Les combats se sont intensifiés ces derniers mois dans les bastions de la résistance, notamment dans les capitales régionales de Loikaw (est) et de Hakha (ouest), et les autorités ont étendu des restrictions strictes touchant des millions de personnes dans plus de onze pour cent des 330 municipalités du pays.
La loi martiale signifie que les partisans de la démocratie dans les régions de Sagaing, Magway, Bago et Tanintharyi, ainsi que dans les États ethniques de Chin, Kayah, Kayin et Mon, seront confrontés à davantage de postes de contrôle, d’interrogatoires et de couvre-feux, ce qui aggravera l’absence de libertés depuis deux ans.
Les tribunaux militaires jugeront la plupart des affaires pénales dans les townships eux-mêmes et aucun appel des verdicts ne sera autorisé, selon les déclarations des responsables militaires, rapporte Bloomberg.

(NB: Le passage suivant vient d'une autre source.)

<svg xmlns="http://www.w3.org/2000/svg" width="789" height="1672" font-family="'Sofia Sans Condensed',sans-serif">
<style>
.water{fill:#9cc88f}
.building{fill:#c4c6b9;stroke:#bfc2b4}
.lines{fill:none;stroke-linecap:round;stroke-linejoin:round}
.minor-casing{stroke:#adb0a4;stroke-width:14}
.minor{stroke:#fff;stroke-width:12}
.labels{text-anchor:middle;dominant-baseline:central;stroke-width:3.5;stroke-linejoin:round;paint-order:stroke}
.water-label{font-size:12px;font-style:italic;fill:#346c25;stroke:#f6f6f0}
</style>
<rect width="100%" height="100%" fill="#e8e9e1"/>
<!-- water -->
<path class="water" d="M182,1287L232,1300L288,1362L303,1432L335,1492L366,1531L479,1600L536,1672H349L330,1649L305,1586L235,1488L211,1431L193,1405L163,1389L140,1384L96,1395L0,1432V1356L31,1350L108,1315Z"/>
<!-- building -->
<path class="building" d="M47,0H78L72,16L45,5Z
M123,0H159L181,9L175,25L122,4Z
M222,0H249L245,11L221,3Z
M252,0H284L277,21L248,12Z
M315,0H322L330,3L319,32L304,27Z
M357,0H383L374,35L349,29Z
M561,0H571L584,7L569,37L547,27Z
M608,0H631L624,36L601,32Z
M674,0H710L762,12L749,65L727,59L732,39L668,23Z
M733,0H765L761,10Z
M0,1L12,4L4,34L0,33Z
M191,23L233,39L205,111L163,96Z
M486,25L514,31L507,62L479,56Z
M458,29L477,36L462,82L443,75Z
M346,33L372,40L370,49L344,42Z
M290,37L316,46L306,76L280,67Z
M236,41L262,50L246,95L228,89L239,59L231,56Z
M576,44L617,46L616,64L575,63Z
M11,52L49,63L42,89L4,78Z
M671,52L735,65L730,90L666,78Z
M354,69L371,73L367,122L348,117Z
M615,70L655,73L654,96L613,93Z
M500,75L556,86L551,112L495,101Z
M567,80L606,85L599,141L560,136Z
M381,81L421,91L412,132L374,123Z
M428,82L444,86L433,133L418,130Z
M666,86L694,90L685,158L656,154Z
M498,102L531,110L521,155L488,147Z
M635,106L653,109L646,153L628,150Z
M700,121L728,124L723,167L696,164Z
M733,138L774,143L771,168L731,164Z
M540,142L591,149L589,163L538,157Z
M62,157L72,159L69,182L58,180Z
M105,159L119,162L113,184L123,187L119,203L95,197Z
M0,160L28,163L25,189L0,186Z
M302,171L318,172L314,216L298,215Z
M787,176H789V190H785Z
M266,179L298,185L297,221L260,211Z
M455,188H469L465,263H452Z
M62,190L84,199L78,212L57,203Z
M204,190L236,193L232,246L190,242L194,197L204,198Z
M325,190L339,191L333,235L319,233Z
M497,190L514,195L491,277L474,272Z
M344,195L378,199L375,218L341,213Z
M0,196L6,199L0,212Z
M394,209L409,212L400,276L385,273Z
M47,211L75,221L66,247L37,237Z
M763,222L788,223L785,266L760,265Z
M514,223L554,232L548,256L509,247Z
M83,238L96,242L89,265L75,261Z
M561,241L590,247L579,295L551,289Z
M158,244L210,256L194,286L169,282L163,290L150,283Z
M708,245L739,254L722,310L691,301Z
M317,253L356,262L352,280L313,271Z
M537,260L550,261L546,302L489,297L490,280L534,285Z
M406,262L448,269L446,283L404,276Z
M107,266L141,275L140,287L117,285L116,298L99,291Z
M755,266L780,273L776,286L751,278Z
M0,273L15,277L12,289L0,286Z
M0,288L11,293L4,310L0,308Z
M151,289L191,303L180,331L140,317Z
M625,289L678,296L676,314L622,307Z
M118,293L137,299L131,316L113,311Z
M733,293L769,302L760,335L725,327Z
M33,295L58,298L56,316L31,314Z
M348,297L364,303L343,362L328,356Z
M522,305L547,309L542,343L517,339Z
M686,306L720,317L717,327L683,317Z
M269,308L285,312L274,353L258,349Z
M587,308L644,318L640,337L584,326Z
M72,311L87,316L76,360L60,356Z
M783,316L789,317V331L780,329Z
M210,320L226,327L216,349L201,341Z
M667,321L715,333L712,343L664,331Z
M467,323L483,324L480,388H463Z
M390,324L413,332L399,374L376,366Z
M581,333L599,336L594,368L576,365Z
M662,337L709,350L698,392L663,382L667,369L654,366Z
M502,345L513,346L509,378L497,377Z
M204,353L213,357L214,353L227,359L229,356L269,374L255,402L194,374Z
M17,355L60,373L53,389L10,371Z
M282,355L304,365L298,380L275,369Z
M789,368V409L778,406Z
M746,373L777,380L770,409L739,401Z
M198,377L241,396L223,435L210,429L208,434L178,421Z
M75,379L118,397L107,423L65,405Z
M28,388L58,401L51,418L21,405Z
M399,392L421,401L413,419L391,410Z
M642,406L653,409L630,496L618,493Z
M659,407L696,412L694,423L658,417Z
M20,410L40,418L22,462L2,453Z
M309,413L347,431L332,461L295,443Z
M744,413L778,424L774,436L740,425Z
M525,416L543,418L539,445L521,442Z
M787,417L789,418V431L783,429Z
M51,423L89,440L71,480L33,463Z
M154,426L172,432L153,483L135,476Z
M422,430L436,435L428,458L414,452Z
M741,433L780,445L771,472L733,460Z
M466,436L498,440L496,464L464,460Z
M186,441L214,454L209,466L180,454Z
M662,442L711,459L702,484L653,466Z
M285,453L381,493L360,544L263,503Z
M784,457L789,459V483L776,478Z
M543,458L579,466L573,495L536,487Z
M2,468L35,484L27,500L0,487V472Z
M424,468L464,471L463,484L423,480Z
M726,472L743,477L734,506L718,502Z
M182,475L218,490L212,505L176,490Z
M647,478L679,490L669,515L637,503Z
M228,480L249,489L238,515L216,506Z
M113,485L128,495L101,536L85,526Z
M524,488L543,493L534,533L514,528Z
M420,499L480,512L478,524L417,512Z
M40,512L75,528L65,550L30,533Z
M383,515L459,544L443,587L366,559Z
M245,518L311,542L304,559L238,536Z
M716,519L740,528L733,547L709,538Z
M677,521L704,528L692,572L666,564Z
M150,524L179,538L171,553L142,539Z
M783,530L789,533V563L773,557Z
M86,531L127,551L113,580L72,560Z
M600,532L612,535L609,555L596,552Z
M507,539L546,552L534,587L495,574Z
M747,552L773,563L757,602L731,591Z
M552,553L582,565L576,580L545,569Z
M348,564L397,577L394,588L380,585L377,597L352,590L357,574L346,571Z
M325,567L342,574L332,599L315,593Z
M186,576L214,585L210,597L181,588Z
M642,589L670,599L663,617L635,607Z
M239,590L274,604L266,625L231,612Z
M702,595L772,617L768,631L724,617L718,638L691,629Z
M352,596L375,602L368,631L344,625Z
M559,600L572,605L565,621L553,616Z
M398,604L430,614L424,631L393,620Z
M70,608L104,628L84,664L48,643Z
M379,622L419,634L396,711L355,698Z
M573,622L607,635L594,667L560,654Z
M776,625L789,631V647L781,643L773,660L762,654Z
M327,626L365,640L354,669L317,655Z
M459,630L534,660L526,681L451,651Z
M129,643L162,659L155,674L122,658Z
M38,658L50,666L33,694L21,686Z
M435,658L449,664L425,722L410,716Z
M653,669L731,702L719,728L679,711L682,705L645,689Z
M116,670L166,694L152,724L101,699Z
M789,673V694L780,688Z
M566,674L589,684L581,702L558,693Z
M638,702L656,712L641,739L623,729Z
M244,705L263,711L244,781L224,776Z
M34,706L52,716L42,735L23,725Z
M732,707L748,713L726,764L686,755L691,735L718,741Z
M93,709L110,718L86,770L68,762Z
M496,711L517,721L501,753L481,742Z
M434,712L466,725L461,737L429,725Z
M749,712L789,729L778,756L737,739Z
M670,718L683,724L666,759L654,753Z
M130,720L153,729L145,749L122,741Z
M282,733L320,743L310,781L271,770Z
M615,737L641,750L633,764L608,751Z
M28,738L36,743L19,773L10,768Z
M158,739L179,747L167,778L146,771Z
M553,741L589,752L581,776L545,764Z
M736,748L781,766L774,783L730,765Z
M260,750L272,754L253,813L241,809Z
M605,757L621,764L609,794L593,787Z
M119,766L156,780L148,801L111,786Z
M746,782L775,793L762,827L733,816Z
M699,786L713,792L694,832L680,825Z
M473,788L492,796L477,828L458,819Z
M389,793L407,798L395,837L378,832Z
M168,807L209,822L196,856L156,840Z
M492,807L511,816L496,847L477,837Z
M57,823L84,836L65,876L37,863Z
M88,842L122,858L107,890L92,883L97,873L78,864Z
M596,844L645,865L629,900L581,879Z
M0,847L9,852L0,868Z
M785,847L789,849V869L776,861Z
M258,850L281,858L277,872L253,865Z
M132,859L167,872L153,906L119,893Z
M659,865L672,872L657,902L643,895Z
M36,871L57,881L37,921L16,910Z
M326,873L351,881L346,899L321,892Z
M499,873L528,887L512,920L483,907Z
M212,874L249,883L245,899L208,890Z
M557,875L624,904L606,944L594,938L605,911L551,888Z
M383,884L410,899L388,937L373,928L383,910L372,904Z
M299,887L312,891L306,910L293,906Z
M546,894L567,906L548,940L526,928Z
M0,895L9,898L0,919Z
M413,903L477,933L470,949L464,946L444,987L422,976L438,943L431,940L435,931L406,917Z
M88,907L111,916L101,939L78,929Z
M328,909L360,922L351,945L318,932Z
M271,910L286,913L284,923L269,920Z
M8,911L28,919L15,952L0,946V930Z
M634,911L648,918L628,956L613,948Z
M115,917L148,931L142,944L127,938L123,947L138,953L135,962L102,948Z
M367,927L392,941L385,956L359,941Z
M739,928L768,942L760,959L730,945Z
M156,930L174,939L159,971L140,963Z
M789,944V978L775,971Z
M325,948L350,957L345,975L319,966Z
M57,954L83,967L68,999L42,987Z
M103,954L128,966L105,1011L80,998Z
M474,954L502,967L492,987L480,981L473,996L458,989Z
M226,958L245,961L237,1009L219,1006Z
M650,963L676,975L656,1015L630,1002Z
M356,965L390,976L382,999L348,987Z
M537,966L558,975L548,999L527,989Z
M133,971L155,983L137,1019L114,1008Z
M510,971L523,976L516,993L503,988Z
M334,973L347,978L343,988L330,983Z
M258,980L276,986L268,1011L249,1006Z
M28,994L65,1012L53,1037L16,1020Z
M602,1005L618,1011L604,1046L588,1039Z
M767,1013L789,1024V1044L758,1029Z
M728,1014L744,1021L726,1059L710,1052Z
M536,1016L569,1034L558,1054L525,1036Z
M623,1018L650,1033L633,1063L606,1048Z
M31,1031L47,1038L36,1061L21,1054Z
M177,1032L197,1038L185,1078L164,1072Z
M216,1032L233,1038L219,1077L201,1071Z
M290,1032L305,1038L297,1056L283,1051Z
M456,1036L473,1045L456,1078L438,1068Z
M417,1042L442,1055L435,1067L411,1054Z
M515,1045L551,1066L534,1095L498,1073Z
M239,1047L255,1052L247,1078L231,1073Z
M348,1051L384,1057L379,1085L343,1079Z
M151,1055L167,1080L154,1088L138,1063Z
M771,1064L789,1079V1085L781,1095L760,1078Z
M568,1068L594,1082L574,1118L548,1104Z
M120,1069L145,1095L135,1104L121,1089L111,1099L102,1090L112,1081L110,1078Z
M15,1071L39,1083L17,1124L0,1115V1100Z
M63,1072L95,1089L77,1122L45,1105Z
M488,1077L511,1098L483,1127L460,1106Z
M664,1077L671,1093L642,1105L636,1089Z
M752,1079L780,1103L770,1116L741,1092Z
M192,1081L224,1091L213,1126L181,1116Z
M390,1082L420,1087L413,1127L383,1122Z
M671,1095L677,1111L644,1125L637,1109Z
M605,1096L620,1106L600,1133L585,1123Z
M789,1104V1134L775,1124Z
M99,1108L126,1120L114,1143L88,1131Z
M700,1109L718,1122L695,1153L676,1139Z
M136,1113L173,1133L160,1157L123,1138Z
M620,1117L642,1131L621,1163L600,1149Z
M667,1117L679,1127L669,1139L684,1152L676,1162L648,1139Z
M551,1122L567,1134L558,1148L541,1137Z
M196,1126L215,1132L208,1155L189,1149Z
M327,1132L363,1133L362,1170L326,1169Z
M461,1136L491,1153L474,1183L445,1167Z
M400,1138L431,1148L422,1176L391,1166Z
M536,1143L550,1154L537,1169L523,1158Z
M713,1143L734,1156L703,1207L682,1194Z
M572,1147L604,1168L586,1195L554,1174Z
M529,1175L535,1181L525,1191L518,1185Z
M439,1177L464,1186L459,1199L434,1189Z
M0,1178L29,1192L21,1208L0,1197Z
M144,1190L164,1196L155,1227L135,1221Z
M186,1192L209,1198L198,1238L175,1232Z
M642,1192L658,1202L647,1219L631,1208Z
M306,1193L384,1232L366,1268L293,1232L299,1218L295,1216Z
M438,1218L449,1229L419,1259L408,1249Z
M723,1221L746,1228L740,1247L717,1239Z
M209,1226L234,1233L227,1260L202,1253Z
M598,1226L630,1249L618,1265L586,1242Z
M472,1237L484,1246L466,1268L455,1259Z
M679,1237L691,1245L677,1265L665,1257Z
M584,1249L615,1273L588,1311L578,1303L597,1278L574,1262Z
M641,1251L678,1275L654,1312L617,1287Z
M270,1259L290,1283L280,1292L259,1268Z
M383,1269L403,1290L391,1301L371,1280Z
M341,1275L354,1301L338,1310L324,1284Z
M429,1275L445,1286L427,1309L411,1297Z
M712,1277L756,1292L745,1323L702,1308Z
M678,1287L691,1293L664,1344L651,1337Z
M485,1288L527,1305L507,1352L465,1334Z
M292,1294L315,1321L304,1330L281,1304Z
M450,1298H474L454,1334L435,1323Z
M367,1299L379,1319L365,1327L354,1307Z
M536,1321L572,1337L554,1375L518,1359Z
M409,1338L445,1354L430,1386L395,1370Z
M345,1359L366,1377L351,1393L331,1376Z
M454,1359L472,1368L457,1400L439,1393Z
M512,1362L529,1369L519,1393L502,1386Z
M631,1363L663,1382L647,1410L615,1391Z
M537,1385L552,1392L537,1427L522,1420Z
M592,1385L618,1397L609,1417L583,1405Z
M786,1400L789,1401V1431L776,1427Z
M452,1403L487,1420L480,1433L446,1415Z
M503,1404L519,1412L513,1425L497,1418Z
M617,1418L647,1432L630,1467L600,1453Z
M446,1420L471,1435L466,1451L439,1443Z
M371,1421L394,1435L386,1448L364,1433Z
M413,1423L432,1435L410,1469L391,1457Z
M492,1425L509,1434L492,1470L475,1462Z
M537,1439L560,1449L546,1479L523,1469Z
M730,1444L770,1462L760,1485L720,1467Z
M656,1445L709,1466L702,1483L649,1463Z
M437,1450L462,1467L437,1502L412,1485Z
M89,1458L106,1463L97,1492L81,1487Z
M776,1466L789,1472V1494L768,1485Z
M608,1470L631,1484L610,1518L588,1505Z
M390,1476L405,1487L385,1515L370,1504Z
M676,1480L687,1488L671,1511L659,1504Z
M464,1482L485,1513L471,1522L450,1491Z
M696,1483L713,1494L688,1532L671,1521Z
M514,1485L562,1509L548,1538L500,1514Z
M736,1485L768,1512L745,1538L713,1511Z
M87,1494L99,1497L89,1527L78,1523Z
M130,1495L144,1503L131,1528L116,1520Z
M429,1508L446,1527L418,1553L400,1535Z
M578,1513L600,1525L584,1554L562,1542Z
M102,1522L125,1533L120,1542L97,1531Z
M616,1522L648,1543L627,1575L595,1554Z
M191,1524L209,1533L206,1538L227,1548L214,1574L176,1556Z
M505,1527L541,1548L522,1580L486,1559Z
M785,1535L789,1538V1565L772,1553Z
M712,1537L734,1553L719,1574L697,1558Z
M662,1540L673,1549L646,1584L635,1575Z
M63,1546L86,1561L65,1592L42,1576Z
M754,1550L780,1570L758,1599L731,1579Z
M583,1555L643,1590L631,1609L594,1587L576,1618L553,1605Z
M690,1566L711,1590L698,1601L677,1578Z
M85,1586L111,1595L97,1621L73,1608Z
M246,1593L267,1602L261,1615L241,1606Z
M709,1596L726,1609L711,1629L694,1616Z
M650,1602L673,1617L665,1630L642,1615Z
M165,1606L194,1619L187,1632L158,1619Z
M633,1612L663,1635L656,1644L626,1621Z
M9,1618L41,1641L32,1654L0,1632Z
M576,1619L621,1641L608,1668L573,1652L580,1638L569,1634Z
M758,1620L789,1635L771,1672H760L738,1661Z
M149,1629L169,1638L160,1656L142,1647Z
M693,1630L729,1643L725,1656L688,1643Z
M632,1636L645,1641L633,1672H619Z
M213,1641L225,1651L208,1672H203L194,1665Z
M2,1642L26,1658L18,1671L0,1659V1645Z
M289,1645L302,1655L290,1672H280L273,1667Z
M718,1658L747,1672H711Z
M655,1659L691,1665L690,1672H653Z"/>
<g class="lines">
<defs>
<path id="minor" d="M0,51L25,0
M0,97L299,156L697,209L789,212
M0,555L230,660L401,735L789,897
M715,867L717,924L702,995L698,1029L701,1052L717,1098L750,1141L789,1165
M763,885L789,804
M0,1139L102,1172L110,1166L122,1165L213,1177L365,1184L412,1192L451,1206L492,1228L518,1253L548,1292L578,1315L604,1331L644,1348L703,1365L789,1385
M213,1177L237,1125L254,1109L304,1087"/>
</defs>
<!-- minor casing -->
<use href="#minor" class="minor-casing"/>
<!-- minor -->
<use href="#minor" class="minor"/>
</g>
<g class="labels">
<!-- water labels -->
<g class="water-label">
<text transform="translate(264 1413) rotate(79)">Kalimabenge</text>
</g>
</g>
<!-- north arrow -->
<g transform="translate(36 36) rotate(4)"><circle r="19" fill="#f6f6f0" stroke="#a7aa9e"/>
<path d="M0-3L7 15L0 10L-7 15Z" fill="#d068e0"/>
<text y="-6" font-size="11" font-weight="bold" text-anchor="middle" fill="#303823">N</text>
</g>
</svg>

Cette semaine, la junte militaire a prolongé l’état d’urgence déclaré après le coup d’État militaire de six mois supplémentaires, soit deux ans après le coup d’État. Depuis lors, près de 13 800 personnes sont toujours en état d’arrestation et près de 2 950 sont mortes au cours de la répression, selon l’Association d’assistance aux prisonniers politiques (AAPP).
À l’occasion du deuxième anniversaire du soulèvement militaire, les États-Unis, le Royaume-Uni et le Canada ont annoncé de nouvelles sanctions à l’encontre de personnes et d’entreprises pour leur implication avec les autorités militaires birmanes.